Kelley graduated from Howard University in 2015 with a passion for serving communities without access to health insurance, quality healthcare or education, and then completed her Masters of Public Health in Health Policy at the Harvard TH Chan School of Public Health. There, she lead organizing efforts in juvenile justice reform and prison divestment, presented research on substance use and addiction treatment, completed a fellowship in Equity, Diversity and Inclusion, increased civic engagement on campus through the Harvard Votes Campaign and oversaw a workshop series on Imposter Syndrome.

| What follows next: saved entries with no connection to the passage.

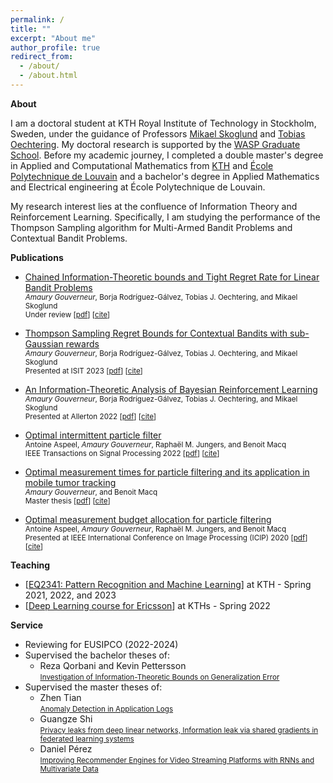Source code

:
 ```yaml
---
permalink: /
title: ""
excerpt: "About me"
author_profile: true
redirect_from: 
  - /about/
  - /about.html
---
```


**About**

I am a doctoral student at KTH Royal Institute of Technology in Stockholm, Sweden, under the guidance of Professors [Mikael Skoglund](https://people.kth.se/~skoglund/) and [Tobias Oechtering](https://www.kth.se/profile/oech). My doctoral research is supported by the [WASP Graduate School](https://wasp-sweden.org). Before my academic journey, I completed a double master's degree in Applied and Computational Mathematics from [KTH](https://www.kth.se/en/studies/master/applied-and-computational-mathematics/msc-applied-and-computational-mathematics-1.344221) and [École Polytechnique de Louvain](https://uclouvain.be/en/faculties/epl/mathematiques-appliquees.html) and a bachelor's degree in Applied Mathematics and Electrical engineering at École Polytechnique de Louvain.  

My research interest lies at the confluence of Information Theory and Reinforcement Learning. Specifically, I am studying the performance of the Thompson Sampling algorithm for Multi-Armed Bandit Problems and Contextual Bandit Problems.

[//]: <>  (I am also interested in wider topics such as [list to be completed], generalization of learning algorithm, etc.) 


**Publications**

- [Chained Information-Theoretic bounds and Tight Regret Rate for Linear Bandit Problems](https://arxiv.org/abs/2403.03361)
  <br /><small> *Amaury Gouverneur*, Borja Rodríguez-Gálvez, Tobias J. Oechtering, and Mikael Skoglund</small>
  <br /><small>Under review [<a href="https://arxiv.org/pdf/2304.13593.pdf">pdf</a>] [<a href="citations/thomson_sampling_regret_contextual_bandits_subgaussian.html">cite</a>]</small>

- [Thompson Sampling Regret Bounds for Contextual Bandits with sub-Gaussian rewards](https://arxiv.org/abs/2304.13593)
  <br /><small> *Amaury Gouverneur*, Borja Rodríguez-Gálvez, Tobias J. Oechtering, and Mikael Skoglund</small>
  <br /><small>Presented at ISIT 2023 [<a href="https://arxiv.org/pdf/2304.13593.pdf">pdf</a>] [<a href="citations/thomson_sampling_regret_contextual_bandits_subgaussian.html">cite</a>]</small>

- [An Information-Theoretic Analysis of Bayesian Reinforcement Learning](https://arxiv.org/abs/2207.08735)
  <br /><small> *Amaury Gouverneur*, Borja Rodríguez-Gálvez, Tobias J. Oechtering, and Mikael Skoglund</small>
  <br /><small>Presented at Allerton 2022 [<a href="https://arxiv.org/pdf/2207.08735.pdf">pdf</a>] [<a href="citations/an_information-theoretic_analysis_of_bayesian_reinforcement_learning.html">cite</a>]</small>

- [Optimal intermittent particle filter](https://ieeexplore.ieee.org/abstract/document/9794909)
<br /><small> Antoine Aspeel, *Amaury Gouverneur*, Raphaël M. Jungers, and Benoit Macq</small>
<br /><small>IEEE Transactions on Signal Processing 2022 [<a href="https://ieeexplore.ieee.org/iel7/78/9675017/09794909.pdf">pdf</a>] [<a href="citations/optimal_intermittent_particle_filter.html">cite</a>]</small>

- [Optimal measurement times for particle filtering and its application in mobile tumor tracking](https://dial.uclouvain.be/downloader/downloader.php?pid=thesis%3A25377&datastream=PDF_01&cover=cover-mem)
<br /><small> *Amaury Gouverneur*, and Benoit Macq</small>
<br /><small>Master thesis [<a href="https://dial.uclouvain.be/downloader/downloader.php?pid=thesis%3A25377&datastream=PDF_01&cover=cover-mem">pdf</a>] [<a href="citations/optimal_measurement_times_for_particle_filtering_and_its_application_in_mobile_tumor_tracking.html">cite</a>]</small>

- [Optimal measurement budget allocation for particle filtering](https://ieeexplore.ieee.org/abstract/document/9190702)
<br /><small> Antoine Aspeel, *Amaury Gouverneur*, Raphaël M. Jungers, and Benoit Macq</small>
<br /><small>Presented at IEEE International Conference on Image Processing (ICIP) 2020 [<a href="https://arxiv.org/pdf/2005.08557">pdf</a>] [<a href="citations/optimal_measurement_budget_allocation_for_particle_filtering.html">cite</a>]</small>


**Teaching**

- [<a href="https://www.kth.se/student/kurser/kurs/EQ2341?l=en">EQ2341: Pattern Recognition and Machine Learning</a>] at KTH - Spring 2021, 2022, and 2023
- [<a href="https://www.kth.se/en/om/nyheter/centrala-nyheter/samarbete-bakom-unik-spetsutbildning-inom-ai-1.1033451">Deep Learning course for Ericsson</a>] at KTHs - Spring 2022

**Service**

- Reviewing for EUSIPCO (2022-2024)
- Supervised the bachelor theses of: 
  - Reza Qorbani and Kevin Pettersson
  <br /><small> <a href="http://kth.diva-portal.org/smash/record.jsf?aq2=%5B%5B%5D%5D&c=15&af=%5B%5D&searchType=LIST_LATEST&sortOrder2=title_sort_asc&query=&language=en&pid=diva2%3A1736009&aq=%5B%5B%5D%5D&sf=all&aqe=%5B%5D&sortOrder=author_sort_asc&onlyFullText=false&noOfRows=50&dswid=-4659">Investigation of Information-Theoretic Bounds on Generalization Error</a> </small>
- Supervised the master theses of:
  - Zhen Tian
  <br /><small> <a href="https://aaltodoc.aalto.fi/handle/123456789/119370">Anomaly Detection in Application Logs</a>  </small>
  - Guangze Shi
  <br /><small> <a href="https://kth.diva-portal.org/smash/record.jsf?aq2=%5B%5B%5D%5D&c=21&af=%5B%5D&searchType=LIST_LATEST&sortOrder2=title_sort_asc&query=&language=sv&pid=diva2%3A1728674&aq=%5B%5B%5D%5D&sf=all&aqe=%5B%5D&sortOrder=author_sort_asc&onlyFullText=false&noOfRows=50&dswid=8498">Privacy leaks from deep linear networks, Information leak via shared gradients in federated learning systems</a></small>
  - Daniel Pérez
  <br /><small><a href="http://kth.diva-portal.org/smash/record.jsf?pid=diva2%3A1714150&dswid=-4335">Improving Recommender Engines for Video Streaming Platforms with RNNs and Multivariate Data</a></small>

Following her masters studies, she went on to serve rural and frontier communities in Oregon as an Opioid Response Program Associate for Greater Oregon Behavioral Health Inc. She recently matched at UCSF in Family Medicine and is excited to join her partner, Shane, in the Bay Area this summer.
What part of medicine fascinates you the most?
I’m constantly fascinated by how the art and science of medicine and the business and politics of medicine can be at odds. That tension motivated my pursuance of a degree in public health and health policy, it motivates my practice in taking care of some of our most vulnerable communities and it motivates my desire to lead. DFA is a really cool space to flex those advocacy muscles and hone skills in leadership necessary to alleviate that tension.
What do you like to do in your spare time?
I’m a binge TV watcher (currently working on Snowfall and The Handmaid’s Tale), yogi and live-music lover. I CANNOT WAIT for my first fully-vaccinated, safe music festival. I’m not going to know what to do with myself!
What is something that most people don’t know about you?
I’m a pretty open book (blame that on my Leo Sun), but some people don’t know I didn’t always want to be a doctor. I wasn’t the ‘all my life I knew’ type. While I figured it out pretty quickly in college, I grew up wanting to express myself in the arts. Third grade Kelley wanted to be a choreographer! I think that’s why I have such an appreciation for visual, musical, and virtual arts today, as a consumer because whew I lack the skill entirely.
If you could have dinner with anyone in history that made a positive impact on healthcare, who would it be?
Easy – Dr. Jocelyn Elders. The first Black woman to serve a Surgeon General of the United States appointed under Bill Clinton. She’s largely recognized for stirring controversy on the topics of reproductive rights, a national health insurance program and drug legalization. She brought topics for consideration to the political table that no one else in her position had as an already hyper-scrutinized member of the US Public Health Service. I can relate to her in a lot of ways and not so secretly hope to access the same political platform she did one day. Let’s go get a drink, girl…. a strong one at that.